Between the ages of 16-25, the body will occasionally store extra energy, but usually it is using the extra energy coming in (through natural overeating sessions) as it happens. However, if a restrictive eating disorder patient hijacked his or her normal development as a child with self-administered starvation and/or excessive exercise, then the recovery process may mimic the energy storage/growth spurt that was supposed to happen but was stalled by the onset of the eating disorder. Give it time and it works itself out.
Finally, women eat more in the post-ovulation phase relative to the pre-ovulation phase of the menstrual cycle [SP Dalvit, 1981]. This too does not result in progressive weight gain [ibid.] and it appears the extra energy is involved in serotonin modulation [SE Møller, 1992]. Basal metabolic rate varies significantly throughout the menstrual cycle [SJ Solomon et al., 1982] and carbohydrates (serotonergic nutrients) are the preferred nutrient that increases in the post-ovulation period [SP Dalvit-McPhillips, 1983].
Bingeing in the true clinical sense only occurs for the tiny group suffering what appear to be rare circadian rhythm and endocrine disorders that result in binge eating disorder or night eating syndrome.
Critically, those with BED are not able to apply any restrictive responses to their overeating. The condition appears in pre-pubescent childhood and usually involves being classified as ‘obese’ by age 11.
I’m going to repeat that:
Binge eating as a clinical disorder involves an inability to apply any restriction.
That means, if you are on the restriction eating disorder spectrum, you are unable to develop BED. Your bingeing experience is an expression of required energy needs in reaction to restrictive eating behaviors. It is why I call this behavior reactive eating and not bingeing.
Restriction is the enemy. Be vigilant against restriction and put your trust in your body’s ability to find it’s optimal weight set point if you just give it the energy it is demanding (no matter your current weight).
No one keeps gaining and gaining. We each have an optimal weight set point [RE Keesey et al., 1997; RE Keesey, 1988]. On average 70% of adult females reside between BMI 21-27 [Statistics Canada, 1978] but our heights and weights exist on a bell curve and you are only going to be healthy at your particular optimal weight set point.

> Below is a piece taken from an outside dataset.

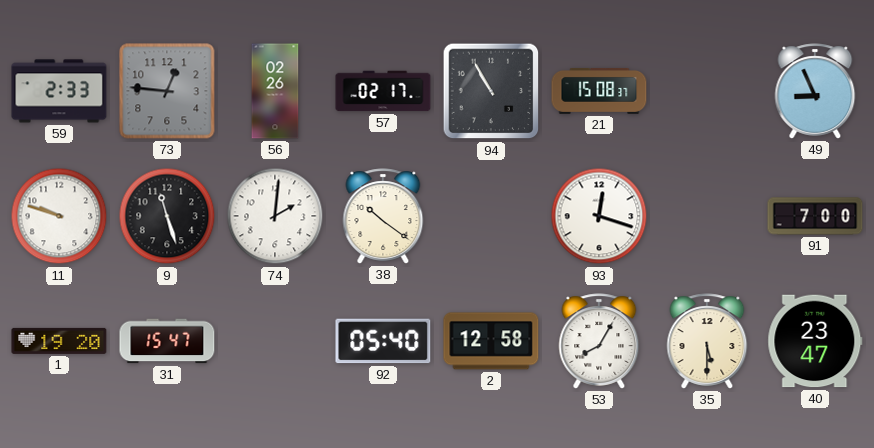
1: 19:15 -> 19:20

You will find all manner of mainstream articles professing some miracle way in which optimal weight set points can be lowered permanently. They cannot. As Albert Stunkard and Daryth Stallone pointed out in their review of the regulation of body weight : appetite suppressant medication must be used long-term or not at all if body weight set points are to be manipulated successfully. That is not to suggest that permanent suppression of appetite is healthy by any means!
In fact, the only permanent manipulation of optimal weight set points that has been achieved thus far is in rats and mice by creating lesions in the hypothalamic region of the brain [JK Elmquist et al., 1999; LE Harrell et al., 1975]
Given that our extreme fat-hating society has not yet reached a point where we are gleefully searing parts of people’s brains to ‘cure’ them of fat, the epitome of a full remission from a restrictive eating disorder is the ability to not merely accept your body’s optimal weight set point, but to embrace the fact that it has no bearing on your life and the potential within you to live a meaningful existence.
Excise the word “binge” from your vocabulary. You won’t need it any more.